Папаша Кодл запустил руку в расстегнутый ворот рубашки и задумчиво поскреб грудь, потом пытливо взглянул в лицо взволнованному Вацлаву.
— Папаша Кодл предпочитает меньше обещать, больше делать. Заходи вечером ко мне в канцелярию. Поговорим. Не вешай носа, дружище! — Серые мышиные глазки Кодла светились дружелюбием Он дотронулся рукой до плеча студента. При этом юноша заметил необычайно длинный ноготь на мизинце левой руки Кодла.
Вацлав медленно поплелся в барак.
— Кому-то из нас придется перебраться в седьмую комнату, — сказал он, входя.
Гонзик стрельнул взглядом на верхние нары, быстро положил обе руки на свой сенник и заявил:
— Я предпочел бы остаться здесь.
Ярда осклабился, подбросил кверху сигарету и ловко поймал ее ртом.
— Пожалуй, могу пойти я. Мне не так уж улыбается оставаться тут. — Ярда оглянулся на Баронессу. — Да и не все ли равно, где скоротать два-три дня, которые мы еще пробудем здесь…

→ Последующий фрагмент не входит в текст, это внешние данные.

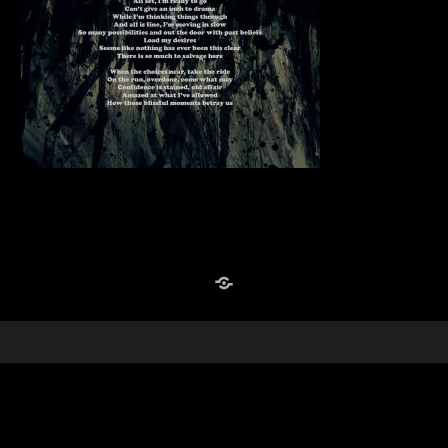
Reverb Nation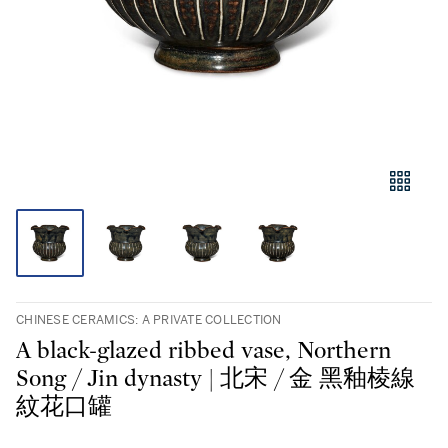
CHINESE CERAMICS: A PRIVATE COLLECTION
A black-glazed ribbed vase, Northern
Song / Jin dynasty | 北宋 / 金 黑釉棱線
紋花口罐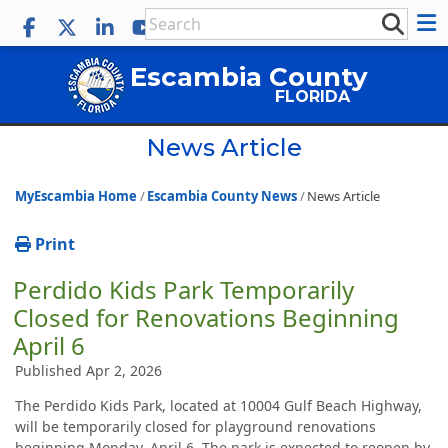
Escambia County
FLORIDA
News Article
MyEscambia Home
Escambia County News
News Article
Print
Perdido Kids Park Temporarily
Closed for Renovations Beginning
April 6
Published Apr 2, 2026
The Perdido Kids Park, located at 10004 Gulf Beach Highway,
will be temporarily closed for playground renovations
beginning Monday, April 6. The park is expected to reopen by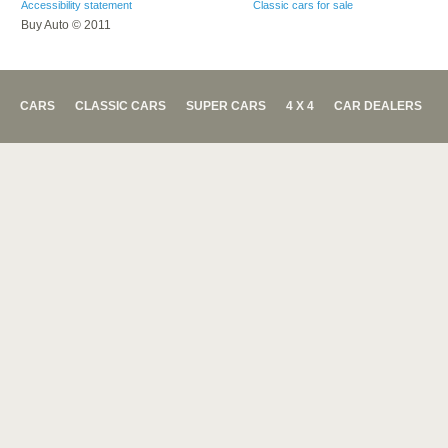
Accessibility statement
Classic cars for sale
Buy Auto © 2011
CARS
CLASSIC CARS
SUPER CARS
4 X 4
CAR DEALERS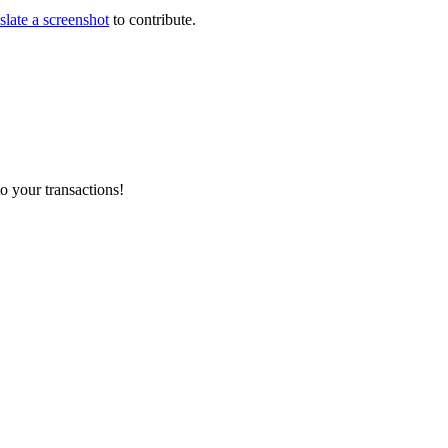
slate a screenshot
to contribute.
o your transactions!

Вацлав вдруг почувствовал нечто вроде благодарности приятелям. Ярде — за то, что он не спорит из-за места, им обоим — за то, что они ни в чем его не упрекают и не утратили оптимизма. До побега они не были близкими друзьями. Просто в свободное время играли в футбол в одной и той же команде. Как-то однажды у них возник разговор об эмиграции, а затем их захватила навязчивая мысль о побеге за границу. Провал Ярды, воровавшего запчасти, ускорил дело. Вацлав раньше не знал об этих махинациях. Он осудил бы их. Но что делать теперь? Они здесь, и Гонзик и Ярда на деле показали себя хорошими, компанейскими ребятами.